12. The apparatus of claim 11, wherein the generating unit is further configured to:

13. The apparatus according to any of claims 10-12, wherein the second determining unit is further configured to:

14. The apparatus according to any of claims 10-13, further comprising, before the partition unit is configured to partition a candidate region of a sample image:

and the enlarging unit is used for randomly enlarging the size of the candidate area.

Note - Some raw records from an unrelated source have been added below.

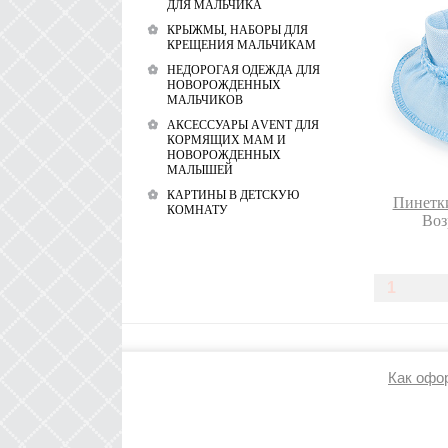
ДЛЯ МАЛЬЧИКА
КРЫЖМЫ, НАБОРЫ ДЛЯ
КРЕЩЕНИЯ МАЛЬЧИКАМ
НЕДОРОГАЯ ОДЕЖДА ДЛЯ
НОВОРОЖДЕННЫХ
МАЛЬЧИКОВ
АКСЕССУАРЫ АVENT ДЛЯ
КОРМЯЩИХ МАМ И
НОВОРОЖДЕННЫХ
МАЛЫШЕЙ
КАРТИНЫ В ДЕТСКУЮ
Пинетки
КОМНАТУ
Воз
1
Как офо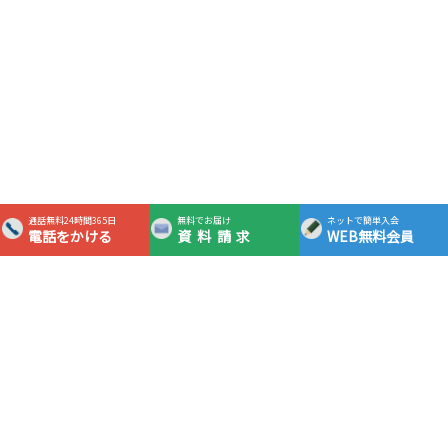
通話無料24時間365日
無料でお届け
ネットで簡単入会
電話をかける
資料請求
WEB無料会員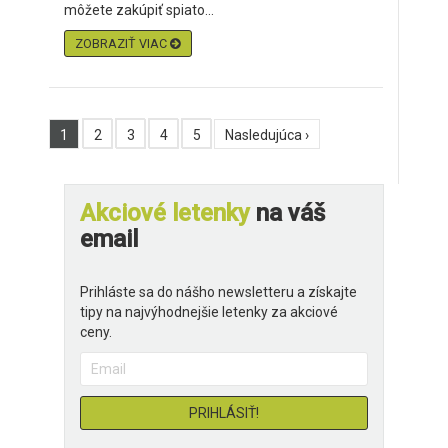
môžete zakúpiť spiato...
ZOBRAZIŤ VIAC
1
2
3
4
5
Nasledujúca ›
Akciové letenky
na váš
email
Prihláste sa do nášho newsletteru a získajte
tipy na najvýhodnejšie letenky za akciové
ceny.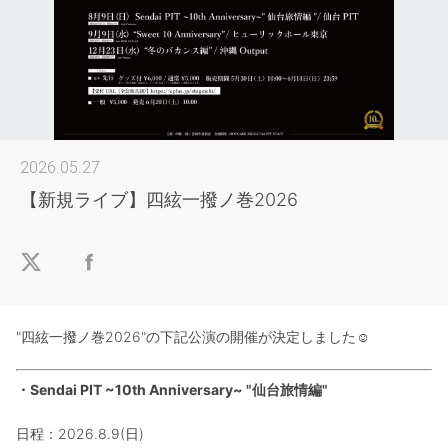
2026.05.27
【新規ライブ】四絃一撥ノ巻2026
"四絃一撥ノ巻2026"の下記公演の開催が決定しました☺︎
・Sendai PIT ~10th Anniversary~ "仙台旅情編"
日程：2026.8.9(日)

15. The apparatus of claim 14, wherein the expansion unit is further configured to:

16. A training apparatus for a target detection model, the apparatus comprising:

the sample acquisition unit is used for acquiring a sample image and labeling information of the sample image;

the result prediction unit is used for inputting the sample image into a target detection model to obtain a prediction result of the sample image; and in the process of obtaining the prediction result of the sample image, the target detection model is used for obtaining a second feature map of the candidate region in the sample image according to the method of any one of claims 1-6, and the second feature map is used for obtaining the prediction result of the sample image;

and the adjusting unit is used for adjusting the parameters of the target detection model according to the prediction result of the sample image and the labeling information of the sample image to obtain a trained target detection model.

17. The apparatus of claim 16, wherein the object detection model comprises a first intermediate layer, a second intermediate layer, and a third intermediate layer;

the result prediction unit is further configured to:

18. An object detection apparatus comprising:

the image acquisition unit is used for acquiring an image to be detected;

the detection unit is used for inputting the image to be detected into a trained target detection model to obtain a detection result of the image to be detected, wherein the trained target detection model is obtained by training according to the method of claim 7 or 8.

19. An electronic device, comprising:

at least one processor; and

a memory communicatively coupled to the at least one processor; wherein,,

the memory stores instructions executable by the at least one processor to enable the at least one processor to perform the method of any one of claims 1-9.

20. A non-transitory computer readable storage medium storing computer instructions for causing the computer to perform the method of any one of claims 1-9.

21. A computer program product comprising a computer program which, when executed by a processor, implements the method according to any of claims 1-9.